Away from the court, Bassett was known as a bright kid with a knack for overachieving. She would go on to earn a music scholarship after Year 10 at the selective Perth Modern School. To do so she only needed to play one instrument, but she learnt both the saxophone and clarinet.
But her fastest rise came through the ranks of Perth’s netball scene. Five years after picking up a netball for the first time, she debuted for the Perth Orioles at the age of 16, matched up against the then Diamonds captain Liz Ellis. Tall shooters are famously slow to develop at netball’s highest level. All of a sudden, girls who were able to rely on simply being taller than everyone else have to deal with crafty, physical defenders.
Bassett was reluctant at first to embrace the kind of weight training that would help her withstand the elbows, hips, shoulders and shoves she received from far older opponents on a weekly basis. It wasn’t that she resented the work; she just struggled to gain the confidence to strengthen a body she still didn’t like living in.
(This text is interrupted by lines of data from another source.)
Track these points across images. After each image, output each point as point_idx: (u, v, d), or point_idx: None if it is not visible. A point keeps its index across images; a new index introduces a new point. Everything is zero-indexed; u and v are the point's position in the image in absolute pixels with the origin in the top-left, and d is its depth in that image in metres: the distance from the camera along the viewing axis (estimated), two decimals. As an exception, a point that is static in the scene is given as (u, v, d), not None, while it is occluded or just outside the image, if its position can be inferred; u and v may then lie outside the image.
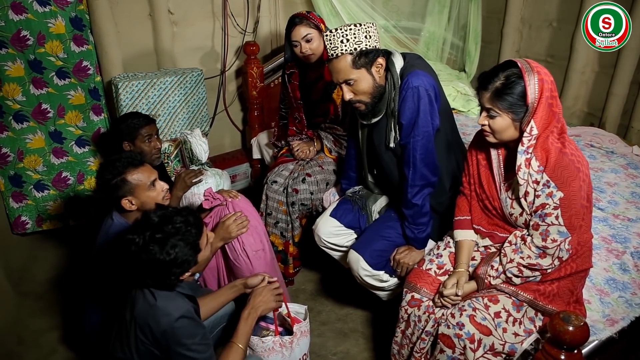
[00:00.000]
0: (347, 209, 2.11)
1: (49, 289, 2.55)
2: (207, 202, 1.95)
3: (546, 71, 1.44)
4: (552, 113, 1.42)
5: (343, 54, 1.70)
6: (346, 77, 1.73)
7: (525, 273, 1.51)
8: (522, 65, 1.42)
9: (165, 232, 1.37)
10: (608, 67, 3.10)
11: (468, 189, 1.72)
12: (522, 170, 1.45)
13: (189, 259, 1.40)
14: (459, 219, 1.74)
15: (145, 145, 2.17)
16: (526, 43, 3.67)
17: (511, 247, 1.55)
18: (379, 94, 1.78)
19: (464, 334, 1.49)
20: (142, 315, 1.39)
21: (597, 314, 1.63)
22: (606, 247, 1.90)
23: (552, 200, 1.43)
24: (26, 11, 2.38)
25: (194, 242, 1.42)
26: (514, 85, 1.41)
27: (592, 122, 3.28)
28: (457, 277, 1.62)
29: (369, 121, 1.87)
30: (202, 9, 3.05)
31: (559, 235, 1.44)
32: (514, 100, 1.42)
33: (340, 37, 1.68)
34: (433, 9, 3.68)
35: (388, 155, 1.90)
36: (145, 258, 1.36)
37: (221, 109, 3.34)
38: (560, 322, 1.21)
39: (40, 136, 2.63)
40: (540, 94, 1.39)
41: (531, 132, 1.42)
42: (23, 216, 2.73)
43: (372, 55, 1.73)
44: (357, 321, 2.32)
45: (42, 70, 2.51)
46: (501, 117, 1.45)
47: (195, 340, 1.37)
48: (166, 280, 1.39)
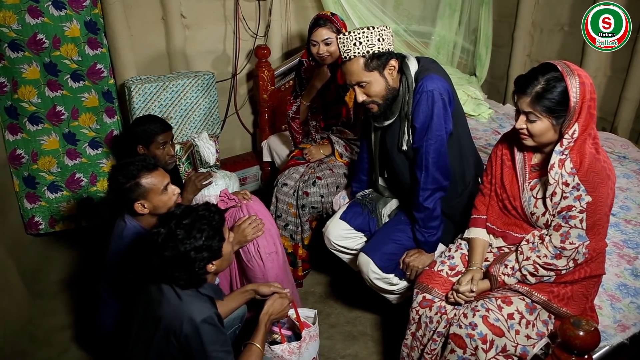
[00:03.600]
0: (357, 212, 2.12)
1: (62, 288, 2.58)
2: (222, 202, 1.97)
3: (586, 74, 1.43)
4: (591, 115, 1.42)
5: (356, 57, 1.72)
6: (358, 79, 1.76)
7: (540, 272, 1.51)
8: (562, 68, 1.41)
9: (191, 218, 1.40)
10: (620, 71, 3.08)
11: (488, 188, 1.73)
12: (555, 170, 1.45)
13: (215, 244, 1.42)
14: (475, 217, 1.75)
15: (159, 151, 2.17)
16: (537, 47, 3.66)
17: (528, 245, 1.56)
18: (391, 96, 1.80)
19: (477, 334, 1.49)
20: (168, 318, 1.39)
21: (608, 319, 1.62)
22: (618, 252, 1.88)
23: (579, 203, 1.43)
24: (42, 15, 2.42)
25: (218, 227, 1.44)
26: (554, 89, 1.40)
27: (604, 127, 3.25)
28: (472, 274, 1.63)
29: (381, 124, 1.88)
30: (214, 12, 3.08)
31: (577, 239, 1.45)
32: (555, 105, 1.41)
33: (353, 40, 1.71)
34: (444, 12, 3.67)
35: (400, 157, 1.91)
36: (172, 246, 1.37)
37: (232, 112, 3.36)
38: (571, 327, 1.20)
39: (54, 138, 2.67)
40: (583, 97, 1.39)
41: (573, 135, 1.42)
42: (37, 217, 2.77)
43: (385, 58, 1.74)
44: (366, 324, 2.32)
45: (57, 73, 2.55)
46: (541, 121, 1.45)
47: (216, 347, 1.38)
48: (193, 269, 1.39)
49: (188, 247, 1.37)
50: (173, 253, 1.37)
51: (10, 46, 2.41)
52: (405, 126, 1.81)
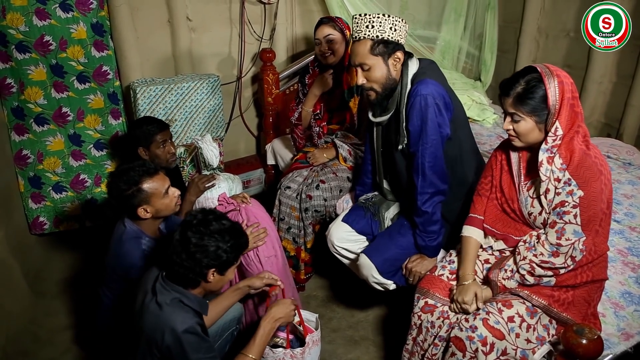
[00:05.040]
0: (359, 215, 2.12)
1: (65, 289, 2.59)
2: (221, 207, 1.97)
3: (565, 74, 1.47)
4: (575, 113, 1.45)
5: (364, 39, 1.76)
6: (362, 60, 1.78)
7: (537, 271, 1.51)
8: (541, 69, 1.46)
9: (232, 225, 1.45)
10: (626, 77, 3.06)
11: (486, 189, 1.73)
12: (545, 167, 1.47)
13: (230, 258, 1.43)
14: (472, 216, 1.75)
15: (159, 150, 2.19)
16: (543, 52, 3.65)
17: (525, 245, 1.57)
18: (390, 87, 1.82)
19: (477, 337, 1.48)
20: (148, 330, 1.38)
21: (612, 327, 1.61)
22: (622, 260, 1.87)
23: (571, 198, 1.44)
24: (50, 17, 2.44)
25: (241, 249, 1.47)
26: (534, 89, 1.45)
27: (609, 133, 3.24)
28: (474, 290, 1.61)
29: (378, 117, 1.90)
30: (220, 16, 3.10)
31: (573, 235, 1.45)
32: (536, 104, 1.45)
33: (366, 22, 1.74)
34: (449, 17, 3.68)
35: (399, 156, 1.93)
36: (202, 231, 1.38)
37: (237, 115, 3.37)
38: (574, 335, 1.20)
39: (59, 139, 2.69)
40: (562, 95, 1.43)
41: (556, 132, 1.45)
42: (41, 217, 2.78)
43: (392, 47, 1.77)
44: (368, 329, 2.31)
45: (64, 74, 2.57)
46: (525, 121, 1.49)
47: (200, 355, 1.37)
48: (197, 264, 1.38)
49: (212, 241, 1.38)
50: (196, 238, 1.38)
51: (17, 48, 2.42)
52: (401, 126, 1.83)
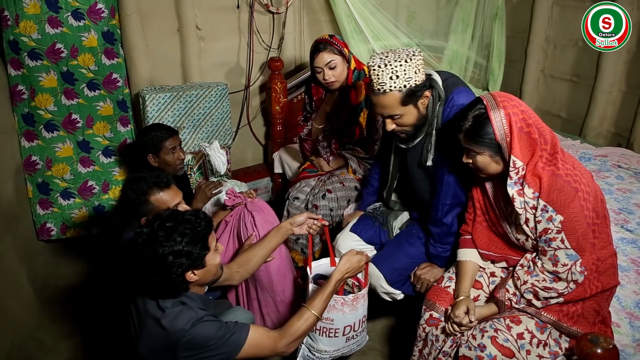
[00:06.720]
0: (367, 225, 2.10)
1: (71, 295, 2.59)
2: (229, 200, 1.99)
3: (515, 102, 1.43)
4: (533, 141, 1.41)
5: (391, 91, 1.63)
6: (392, 112, 1.69)
7: (541, 294, 1.46)
8: (487, 102, 1.42)
9: (174, 221, 1.36)
10: (636, 87, 3.04)
11: (471, 212, 1.70)
12: (517, 200, 1.43)
13: (196, 251, 1.36)
14: (464, 238, 1.72)
15: (169, 157, 2.19)
16: (551, 62, 3.64)
17: (523, 269, 1.53)
18: (421, 123, 1.75)
19: (486, 356, 1.45)
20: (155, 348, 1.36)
21: (627, 338, 1.57)
22: (636, 269, 1.84)
23: (553, 224, 1.40)
24: (62, 25, 2.46)
25: (203, 235, 1.38)
26: (482, 124, 1.43)
27: (620, 143, 3.21)
28: (466, 305, 1.56)
29: (409, 145, 1.82)
30: (229, 25, 3.12)
31: (568, 259, 1.41)
32: (485, 140, 1.43)
33: (389, 74, 1.61)
34: (457, 27, 3.69)
35: (420, 174, 1.88)
36: (152, 247, 1.32)
37: (244, 123, 3.38)
38: (588, 344, 1.17)
39: (68, 145, 2.70)
40: (510, 127, 1.39)
41: (515, 164, 1.41)
42: (49, 223, 2.78)
43: (421, 92, 1.68)
44: (376, 339, 2.28)
45: (74, 81, 2.59)
46: (480, 156, 1.47)
47: (222, 332, 1.35)
48: (170, 275, 1.33)
49: (167, 250, 1.32)
50: (151, 255, 1.32)
51: (29, 55, 2.45)
52: (431, 142, 1.76)
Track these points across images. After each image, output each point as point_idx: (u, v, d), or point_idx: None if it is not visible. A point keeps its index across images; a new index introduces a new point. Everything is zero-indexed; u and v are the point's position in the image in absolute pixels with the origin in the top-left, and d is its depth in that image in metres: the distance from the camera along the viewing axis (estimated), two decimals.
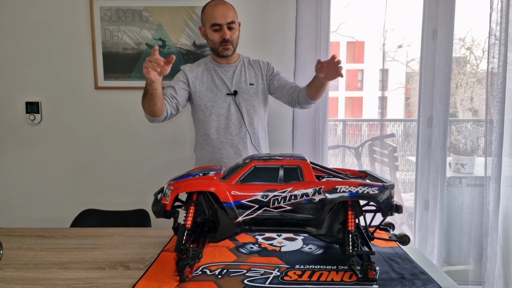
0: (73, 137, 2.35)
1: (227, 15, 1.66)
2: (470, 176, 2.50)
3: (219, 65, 1.79)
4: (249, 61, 1.85)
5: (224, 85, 1.76)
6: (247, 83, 1.77)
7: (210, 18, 1.67)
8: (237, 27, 1.72)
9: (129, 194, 2.36)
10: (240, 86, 1.76)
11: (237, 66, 1.80)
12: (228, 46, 1.70)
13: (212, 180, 1.00)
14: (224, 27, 1.66)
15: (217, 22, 1.65)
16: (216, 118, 1.74)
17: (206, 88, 1.75)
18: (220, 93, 1.74)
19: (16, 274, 1.00)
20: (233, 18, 1.68)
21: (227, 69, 1.79)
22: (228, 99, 1.75)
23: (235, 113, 1.75)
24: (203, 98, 1.74)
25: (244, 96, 1.76)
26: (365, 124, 3.19)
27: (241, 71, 1.80)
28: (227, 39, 1.68)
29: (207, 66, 1.80)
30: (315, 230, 1.00)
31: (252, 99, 1.77)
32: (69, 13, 2.27)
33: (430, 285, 0.92)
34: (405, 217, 2.75)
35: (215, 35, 1.69)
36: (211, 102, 1.74)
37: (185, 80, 1.75)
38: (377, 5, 2.35)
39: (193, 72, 1.77)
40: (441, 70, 2.22)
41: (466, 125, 2.70)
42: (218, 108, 1.74)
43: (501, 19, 2.04)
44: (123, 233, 1.33)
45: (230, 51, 1.72)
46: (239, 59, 1.83)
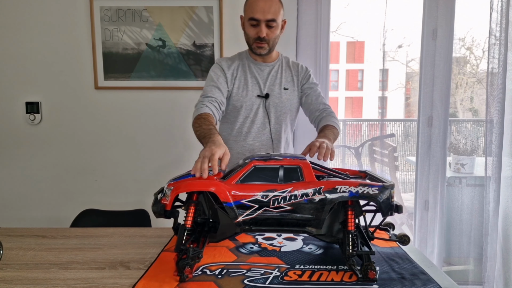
0: (73, 137, 2.36)
1: (268, 11, 1.47)
2: (470, 176, 2.50)
3: (254, 63, 1.64)
4: (288, 63, 1.68)
5: (256, 86, 1.61)
6: (281, 87, 1.62)
7: (250, 10, 1.50)
8: (278, 25, 1.52)
9: (129, 194, 2.36)
10: (273, 89, 1.62)
11: (274, 66, 1.65)
12: (263, 45, 1.54)
13: (212, 180, 1.00)
14: (261, 24, 1.49)
15: (255, 17, 1.48)
16: (242, 119, 1.61)
17: (238, 86, 1.60)
18: (251, 93, 1.60)
19: (16, 274, 0.99)
20: (274, 15, 1.48)
21: (262, 68, 1.64)
22: (258, 102, 1.60)
23: (262, 117, 1.61)
24: (232, 97, 1.60)
25: (275, 101, 1.61)
26: (365, 124, 3.18)
27: (277, 73, 1.64)
28: (263, 37, 1.51)
29: (243, 62, 1.64)
30: (315, 230, 1.00)
31: (284, 105, 1.62)
32: (69, 13, 2.27)
33: (430, 285, 0.92)
34: (405, 217, 2.75)
35: (251, 30, 1.53)
36: (239, 102, 1.59)
37: (225, 79, 1.59)
38: (377, 5, 2.35)
39: (230, 69, 1.61)
40: (441, 70, 2.22)
41: (466, 125, 2.70)
42: (246, 109, 1.60)
43: (501, 19, 2.04)
44: (123, 233, 1.33)
45: (264, 50, 1.56)
46: (278, 59, 1.67)
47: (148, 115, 2.34)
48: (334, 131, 1.50)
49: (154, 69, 2.30)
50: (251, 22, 1.50)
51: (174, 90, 2.31)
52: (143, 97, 2.33)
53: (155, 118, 2.35)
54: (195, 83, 2.30)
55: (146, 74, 2.30)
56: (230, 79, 1.60)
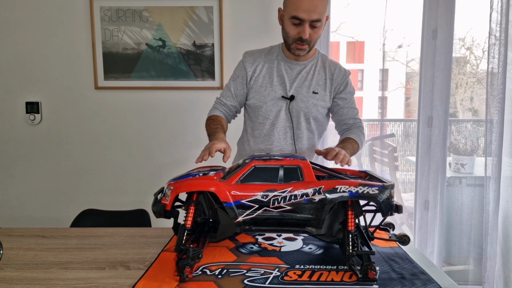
0: (73, 137, 2.36)
1: (314, 10, 1.31)
2: (470, 176, 2.50)
3: (285, 60, 1.48)
4: (324, 62, 1.51)
5: (282, 85, 1.46)
6: (310, 90, 1.46)
7: (293, 7, 1.32)
8: (322, 25, 1.37)
9: (129, 194, 2.36)
10: (300, 91, 1.46)
11: (307, 66, 1.49)
12: (304, 46, 1.39)
13: (212, 180, 1.00)
14: (305, 24, 1.33)
15: (299, 16, 1.32)
16: (262, 120, 1.49)
17: (261, 84, 1.47)
18: (274, 93, 1.46)
19: (16, 274, 0.99)
20: (320, 15, 1.33)
21: (293, 67, 1.48)
22: (281, 103, 1.46)
23: (284, 121, 1.47)
24: (254, 96, 1.48)
25: (300, 104, 1.45)
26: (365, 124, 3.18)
27: (308, 73, 1.48)
28: (305, 38, 1.36)
29: (272, 57, 1.50)
30: (315, 230, 1.00)
31: (310, 110, 1.46)
32: (69, 13, 2.27)
33: (430, 285, 0.92)
34: (405, 217, 2.75)
35: (292, 28, 1.37)
36: (260, 102, 1.47)
37: (244, 77, 1.49)
38: (377, 5, 2.35)
39: (253, 65, 1.49)
40: (441, 70, 2.22)
41: (466, 125, 2.70)
42: (267, 110, 1.47)
43: (501, 19, 2.04)
44: (123, 233, 1.33)
45: (303, 52, 1.41)
46: (314, 57, 1.50)
47: (148, 115, 2.34)
48: (354, 145, 1.42)
49: (154, 69, 2.30)
50: (293, 21, 1.34)
51: (174, 90, 2.31)
52: (143, 97, 2.33)
53: (155, 118, 2.35)
54: (195, 83, 2.30)
55: (146, 74, 2.30)
56: (251, 76, 1.49)
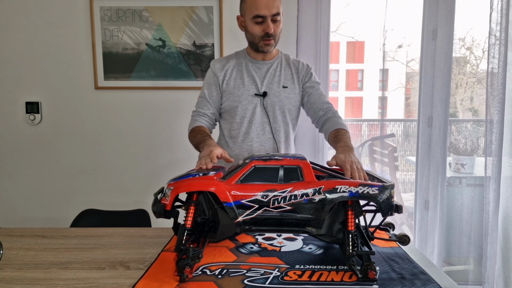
0: (73, 137, 2.36)
1: (272, 5, 1.43)
2: (470, 176, 2.50)
3: (252, 61, 1.58)
4: (288, 60, 1.63)
5: (253, 84, 1.56)
6: (280, 85, 1.57)
7: (252, 8, 1.44)
8: (281, 19, 1.49)
9: (129, 194, 2.36)
10: (272, 87, 1.56)
11: (273, 64, 1.59)
12: (271, 41, 1.49)
13: (212, 180, 1.00)
14: (268, 20, 1.44)
15: (261, 13, 1.43)
16: (239, 120, 1.56)
17: (233, 86, 1.56)
18: (247, 92, 1.55)
19: (16, 274, 0.99)
20: (278, 9, 1.45)
21: (260, 66, 1.58)
22: (255, 101, 1.55)
23: (260, 117, 1.56)
24: (229, 98, 1.56)
25: (273, 99, 1.55)
26: (365, 124, 3.18)
27: (276, 70, 1.59)
28: (271, 33, 1.46)
29: (239, 61, 1.60)
30: (315, 230, 1.00)
31: (283, 104, 1.56)
32: (69, 13, 2.27)
33: (430, 285, 0.92)
34: (405, 217, 2.75)
35: (256, 28, 1.47)
36: (236, 102, 1.55)
37: (217, 83, 1.58)
38: (377, 5, 2.35)
39: (223, 70, 1.58)
40: (441, 70, 2.22)
41: (466, 125, 2.70)
42: (243, 109, 1.55)
43: (501, 19, 2.04)
44: (123, 233, 1.33)
45: (271, 47, 1.52)
46: (277, 56, 1.62)
47: (148, 115, 2.34)
48: (348, 135, 1.45)
49: (154, 69, 2.30)
50: (256, 20, 1.45)
51: (174, 90, 2.31)
52: (143, 97, 2.33)
53: (155, 118, 2.35)
54: (195, 83, 2.30)
55: (146, 74, 2.30)
56: (222, 80, 1.57)
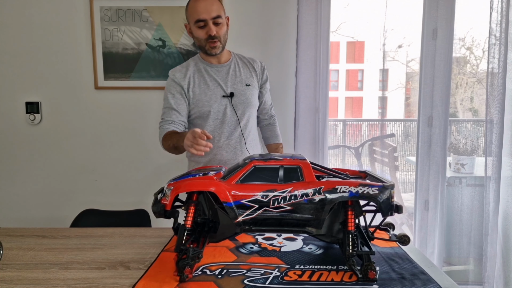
0: (73, 137, 2.36)
1: (211, 9, 1.51)
2: (470, 176, 2.50)
3: (210, 65, 1.65)
4: (242, 59, 1.72)
5: (219, 87, 1.63)
6: (243, 83, 1.66)
7: (193, 14, 1.53)
8: (224, 21, 1.57)
9: (129, 194, 2.36)
10: (236, 87, 1.64)
11: (230, 65, 1.68)
12: (216, 43, 1.56)
13: (212, 180, 1.00)
14: (209, 23, 1.52)
15: (201, 17, 1.51)
16: (212, 122, 1.63)
17: (200, 92, 1.62)
18: (215, 95, 1.61)
19: (16, 274, 1.00)
20: (218, 12, 1.53)
21: (219, 69, 1.66)
22: (224, 102, 1.62)
23: (231, 116, 1.63)
24: (197, 104, 1.62)
25: (241, 98, 1.64)
26: (365, 124, 3.19)
27: (235, 71, 1.67)
28: (213, 35, 1.53)
29: (198, 66, 1.66)
30: (315, 230, 1.00)
31: (249, 101, 1.66)
32: (69, 13, 2.27)
33: (430, 285, 0.92)
34: (405, 217, 2.75)
35: (200, 32, 1.55)
36: (206, 107, 1.61)
37: (181, 92, 1.62)
38: (377, 5, 2.35)
39: (185, 79, 1.62)
40: (441, 70, 2.22)
41: (466, 125, 2.70)
42: (214, 112, 1.62)
43: (501, 19, 2.04)
44: (123, 233, 1.33)
45: (218, 49, 1.59)
46: (231, 58, 1.70)
47: (148, 115, 2.34)
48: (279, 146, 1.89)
49: (154, 69, 2.30)
50: (198, 24, 1.53)
51: None
52: (143, 97, 2.33)
53: (155, 118, 2.33)
54: None
55: (146, 74, 2.30)
56: (187, 88, 1.62)
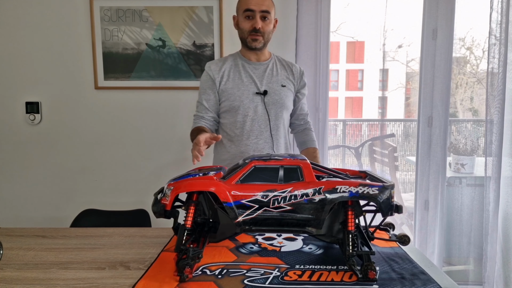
0: (73, 137, 2.36)
1: (262, 3, 1.54)
2: (470, 176, 2.50)
3: (248, 62, 1.65)
4: (281, 61, 1.71)
5: (253, 83, 1.61)
6: (279, 84, 1.63)
7: (244, 3, 1.56)
8: (271, 19, 1.58)
9: (129, 194, 2.36)
10: (271, 86, 1.62)
11: (269, 64, 1.67)
12: (258, 37, 1.56)
13: (212, 180, 1.00)
14: (256, 15, 1.54)
15: (250, 7, 1.53)
16: (241, 118, 1.61)
17: (233, 86, 1.61)
18: (248, 91, 1.60)
19: (16, 274, 0.99)
20: (268, 8, 1.55)
21: (257, 67, 1.65)
22: (256, 99, 1.60)
23: (262, 115, 1.61)
24: (229, 98, 1.61)
25: (274, 97, 1.61)
26: (365, 124, 3.18)
27: (272, 71, 1.66)
28: (258, 28, 1.54)
29: (236, 62, 1.66)
30: (315, 230, 1.00)
31: (283, 102, 1.63)
32: (69, 13, 2.27)
33: (430, 285, 0.92)
34: (405, 217, 2.75)
35: (246, 23, 1.57)
36: (237, 102, 1.59)
37: (213, 85, 1.63)
38: (377, 5, 2.35)
39: (220, 72, 1.63)
40: (441, 70, 2.22)
41: (466, 125, 2.70)
42: (245, 108, 1.60)
43: (501, 19, 2.04)
44: (123, 233, 1.33)
45: (259, 43, 1.58)
46: (271, 58, 1.70)
47: (148, 115, 2.34)
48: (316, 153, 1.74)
49: (154, 69, 2.30)
50: (246, 14, 1.55)
51: (174, 90, 2.32)
52: (143, 97, 2.33)
53: (155, 118, 2.35)
54: (195, 83, 2.29)
55: (146, 74, 2.30)
56: (220, 81, 1.62)
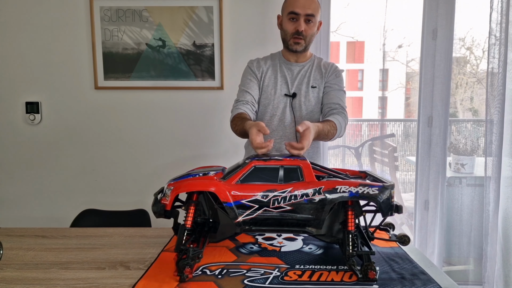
0: (73, 137, 2.36)
1: (308, 6, 1.53)
2: (470, 176, 2.50)
3: (286, 62, 1.66)
4: (319, 62, 1.68)
5: (285, 84, 1.63)
6: (309, 85, 1.62)
7: (289, 5, 1.55)
8: (315, 23, 1.57)
9: (129, 194, 2.36)
10: (301, 88, 1.62)
11: (305, 66, 1.66)
12: (300, 40, 1.56)
13: (212, 180, 1.00)
14: (301, 18, 1.53)
15: (295, 10, 1.53)
16: (269, 118, 1.62)
17: (267, 85, 1.63)
18: (279, 92, 1.62)
19: (16, 274, 0.99)
20: (313, 11, 1.54)
21: (293, 68, 1.65)
22: (285, 100, 1.62)
23: (289, 116, 1.61)
24: (262, 95, 1.63)
25: (302, 99, 1.61)
26: (365, 124, 3.18)
27: (307, 72, 1.65)
28: (301, 31, 1.54)
29: (274, 62, 1.67)
30: (315, 230, 1.00)
31: (311, 103, 1.61)
32: (69, 13, 2.27)
33: (430, 285, 0.92)
34: (405, 217, 2.75)
35: (289, 25, 1.56)
36: (267, 100, 1.62)
37: (256, 78, 1.64)
38: (377, 5, 2.35)
39: (260, 69, 1.65)
40: (441, 70, 2.22)
41: (466, 125, 2.70)
42: (273, 107, 1.62)
43: (501, 19, 2.04)
44: (123, 233, 1.33)
45: (301, 46, 1.58)
46: (310, 59, 1.68)
47: (148, 115, 2.34)
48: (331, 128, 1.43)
49: (154, 69, 2.30)
50: (290, 16, 1.55)
51: (174, 90, 2.31)
52: (143, 97, 2.33)
53: (155, 118, 2.35)
54: (195, 83, 2.30)
55: (146, 74, 2.30)
56: (260, 77, 1.64)
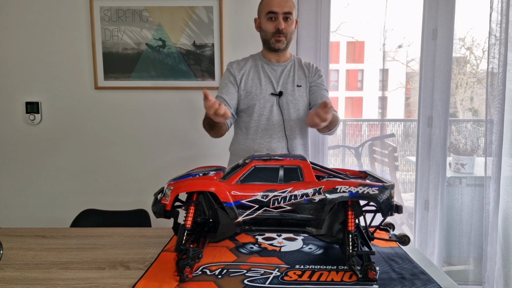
0: (73, 137, 2.36)
1: (284, 5, 1.58)
2: (470, 176, 2.50)
3: (268, 63, 1.69)
4: (300, 62, 1.74)
5: (270, 84, 1.66)
6: (295, 84, 1.67)
7: (267, 6, 1.60)
8: (293, 20, 1.62)
9: (129, 194, 2.36)
10: (287, 87, 1.66)
11: (287, 66, 1.70)
12: (281, 38, 1.60)
13: (212, 180, 1.00)
14: (279, 17, 1.58)
15: (273, 9, 1.58)
16: (257, 117, 1.65)
17: (251, 86, 1.66)
18: (264, 92, 1.65)
19: (16, 274, 0.99)
20: (290, 9, 1.60)
21: (275, 68, 1.69)
22: (272, 100, 1.65)
23: (277, 115, 1.64)
24: (247, 97, 1.65)
25: (289, 98, 1.65)
26: (365, 124, 3.18)
27: (290, 71, 1.69)
28: (281, 29, 1.59)
29: (256, 62, 1.70)
30: (315, 230, 1.00)
31: (298, 102, 1.66)
32: (69, 13, 2.27)
33: (430, 285, 0.92)
34: (405, 217, 2.75)
35: (269, 24, 1.61)
36: (253, 101, 1.64)
37: (234, 82, 1.66)
38: (377, 5, 2.35)
39: (241, 71, 1.68)
40: (441, 70, 2.22)
41: (466, 125, 2.70)
42: (261, 107, 1.64)
43: (501, 19, 2.04)
44: (123, 233, 1.33)
45: (282, 44, 1.62)
46: (291, 59, 1.73)
47: (148, 115, 2.34)
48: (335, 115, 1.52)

“I always felt that Caitlin was someone who strived to get better,” says Michelle Wilkins, who mentored Bassett from the age of 15 at the Western Australian Institute of Sport. “She worked hard at self-confidence. It’s probably an area people don’t understand. It takes a lot of hard work, particularly from our tall young girls. Caitlin really took the initiative to grow herself as a person so that she could be who she is today.”
Bassett made her Diamonds debut at 20 in a match against England. By 23, she had established herself as a fixture in the team, where she has remained for the past eight years.
Next week, the Diamonds will begin their quest for redemption at the World Cup. It’s a narrative they’ve tried to duck since the Commonwealth Games — after all, you can’t have a redemption without failure, and the team has refused to label their silver medals as a failure out of respect to their English opponents. But there is a very real rivalry at play now, and a fire burning in the Australian players. Last year’s gold medal has buoyed the English Roses and they’re tipped to repeat the feat on home soil. That has rankled the Diamonds, who still top the world rankings.
It took Bassett six months before she could watch that final again. She forced herself to do it before a test match against the Roses in September. “I always knew it was going to be hard watching that video, but I had to do it in order to not repeat that same mistake,” she says.
Bassett is now 31, and has played 90 matches for Australia. By the end of the World Cup she should rank fifth on the list of most-capped players. Although she clearly wants to continue, this might be her last major tournament with the Diamonds. It’s her big chance, then, to expunge the memories of last year — and to do it her own way. How does she feel heading into the tournament? She answers like a true warrior: “I can’t wait.”